Il s’agit en somme de rétablir le loyer au niveau de la valeur des obligations rencontrées par le locateur par rapport à ce qui est prévu au bail ; la diminution ainsi accordée correspond à la perte de la valeur des services ou des obligations que le locateur ne dispense plus.
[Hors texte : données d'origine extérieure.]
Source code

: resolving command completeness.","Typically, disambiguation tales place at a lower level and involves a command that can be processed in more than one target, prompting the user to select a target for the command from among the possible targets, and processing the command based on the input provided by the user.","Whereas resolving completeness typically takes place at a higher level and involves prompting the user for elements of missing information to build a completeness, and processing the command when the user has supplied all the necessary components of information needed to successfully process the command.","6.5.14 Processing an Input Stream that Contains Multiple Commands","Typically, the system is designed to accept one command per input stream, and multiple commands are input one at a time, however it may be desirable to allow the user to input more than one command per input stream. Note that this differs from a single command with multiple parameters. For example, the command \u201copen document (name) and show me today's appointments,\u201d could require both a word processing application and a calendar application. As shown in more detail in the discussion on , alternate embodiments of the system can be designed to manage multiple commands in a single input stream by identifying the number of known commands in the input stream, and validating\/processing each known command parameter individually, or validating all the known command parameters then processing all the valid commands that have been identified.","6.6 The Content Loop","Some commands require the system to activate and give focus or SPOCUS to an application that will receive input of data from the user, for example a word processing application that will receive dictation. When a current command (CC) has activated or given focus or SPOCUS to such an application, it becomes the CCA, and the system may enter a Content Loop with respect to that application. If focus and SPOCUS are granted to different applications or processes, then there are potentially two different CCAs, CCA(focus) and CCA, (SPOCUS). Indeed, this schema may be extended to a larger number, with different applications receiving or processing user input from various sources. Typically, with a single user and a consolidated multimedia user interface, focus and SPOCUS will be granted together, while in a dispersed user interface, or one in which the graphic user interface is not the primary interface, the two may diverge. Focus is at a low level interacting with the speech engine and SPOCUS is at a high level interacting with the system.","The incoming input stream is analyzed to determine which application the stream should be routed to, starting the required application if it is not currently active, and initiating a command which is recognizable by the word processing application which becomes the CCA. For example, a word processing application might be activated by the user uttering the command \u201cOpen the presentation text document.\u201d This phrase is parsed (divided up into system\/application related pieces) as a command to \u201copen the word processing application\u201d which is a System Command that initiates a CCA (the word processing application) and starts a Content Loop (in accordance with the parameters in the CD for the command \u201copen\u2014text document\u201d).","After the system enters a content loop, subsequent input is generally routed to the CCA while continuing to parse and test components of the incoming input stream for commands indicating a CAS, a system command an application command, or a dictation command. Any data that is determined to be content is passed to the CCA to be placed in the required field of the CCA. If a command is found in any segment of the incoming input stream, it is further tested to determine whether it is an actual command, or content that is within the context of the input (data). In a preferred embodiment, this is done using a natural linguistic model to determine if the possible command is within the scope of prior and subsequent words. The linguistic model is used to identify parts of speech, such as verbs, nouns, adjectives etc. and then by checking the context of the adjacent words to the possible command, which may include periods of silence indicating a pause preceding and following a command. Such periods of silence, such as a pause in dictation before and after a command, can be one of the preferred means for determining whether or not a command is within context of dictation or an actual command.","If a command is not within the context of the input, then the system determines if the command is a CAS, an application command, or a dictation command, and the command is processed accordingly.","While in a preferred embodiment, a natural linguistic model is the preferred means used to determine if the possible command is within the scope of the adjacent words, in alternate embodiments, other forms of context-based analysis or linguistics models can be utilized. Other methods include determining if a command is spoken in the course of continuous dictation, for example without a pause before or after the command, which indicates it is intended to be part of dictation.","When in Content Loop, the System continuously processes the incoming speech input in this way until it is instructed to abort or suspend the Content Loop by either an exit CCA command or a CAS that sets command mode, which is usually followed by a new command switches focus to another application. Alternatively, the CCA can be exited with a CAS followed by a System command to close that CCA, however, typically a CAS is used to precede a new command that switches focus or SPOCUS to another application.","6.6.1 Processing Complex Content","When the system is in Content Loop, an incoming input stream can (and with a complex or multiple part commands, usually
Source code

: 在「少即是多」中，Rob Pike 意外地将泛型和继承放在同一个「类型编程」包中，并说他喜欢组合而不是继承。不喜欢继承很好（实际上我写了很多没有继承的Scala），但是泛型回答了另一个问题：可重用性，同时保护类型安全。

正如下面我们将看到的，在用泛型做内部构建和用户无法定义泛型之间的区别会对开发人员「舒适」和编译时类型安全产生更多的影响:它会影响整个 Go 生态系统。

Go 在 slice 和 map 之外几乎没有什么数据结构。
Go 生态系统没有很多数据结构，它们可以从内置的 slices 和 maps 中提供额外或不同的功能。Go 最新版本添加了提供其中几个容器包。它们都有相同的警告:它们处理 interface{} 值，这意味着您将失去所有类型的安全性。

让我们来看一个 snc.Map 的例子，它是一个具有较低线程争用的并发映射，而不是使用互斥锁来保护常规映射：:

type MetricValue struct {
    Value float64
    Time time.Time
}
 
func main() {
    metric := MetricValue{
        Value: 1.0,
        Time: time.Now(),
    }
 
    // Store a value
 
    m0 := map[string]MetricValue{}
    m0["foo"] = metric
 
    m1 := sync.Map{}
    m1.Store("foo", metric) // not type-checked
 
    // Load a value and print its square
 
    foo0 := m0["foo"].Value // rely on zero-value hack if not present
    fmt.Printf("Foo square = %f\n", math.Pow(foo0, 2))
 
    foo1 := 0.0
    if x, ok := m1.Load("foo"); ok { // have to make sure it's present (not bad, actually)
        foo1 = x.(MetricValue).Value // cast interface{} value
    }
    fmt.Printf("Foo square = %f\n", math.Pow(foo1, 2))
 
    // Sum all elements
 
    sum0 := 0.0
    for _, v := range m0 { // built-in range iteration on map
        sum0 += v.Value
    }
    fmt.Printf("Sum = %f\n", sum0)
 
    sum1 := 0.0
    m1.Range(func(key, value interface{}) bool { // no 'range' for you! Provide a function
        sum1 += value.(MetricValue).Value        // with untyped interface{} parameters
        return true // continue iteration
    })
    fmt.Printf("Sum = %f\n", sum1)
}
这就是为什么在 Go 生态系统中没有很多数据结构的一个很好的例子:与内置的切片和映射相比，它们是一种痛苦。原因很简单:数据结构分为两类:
Il ne s’agit donc pas d’une compensation pour des dommages ou des inconvénients que la situation peut causer. »[3] »

[15]     L’annulation d’un contrat ne peut être accordée que lorsqu’il y a eu vice de consentement, ce qui n’a pas été prouvé.

[16]     Toutefois, considérant l’état du logement et l’inaction du locateur après deux mois de location, le Tribunal est d’avis que la locataire était fondée de quitter les lieux loués avant la fin du bail, ce qui en soit constitue un dédommagement puisqu’elle est libérée de toute obligation à l’égard du locateur.

[17]     Le Tribunal ne s’explique toutefois pas pourquoi elle a payé une somme de 300 $ à monsieur Flores, alors que tout était inclus dans la location et que la locataire n’avait aucun meuble à déménager.


POUR CES MOTIFS, LE TRIBUNAL :

[18]     CONDAMNE le locateur au paiement des frais judiciaires et de notification de 93 $;

[19]     DÉCLARE le bail résilié en date du 8 septembre 2023;

[20]     REJETTE quant au surplus.

 

 

 

 

 

 

 

 

Micheline Leclerc

 

Présence(s) :

la locataire

Date de l’audience : 

8 novembre 2023

 

 

 


 


[1]  Jacques c. Doré, 3618629,18 janvier 2023, Me Philippe Morisset j.a.

[2]  Denis LAMY, La diminution de loyer, Ed. Wilson & Lafleur Ltée, 2004. pp. 29 et 30.

[3]  Gagné c. Larocque, R.L., 31-970501-054G, 1er décembre 1997, r. Joly.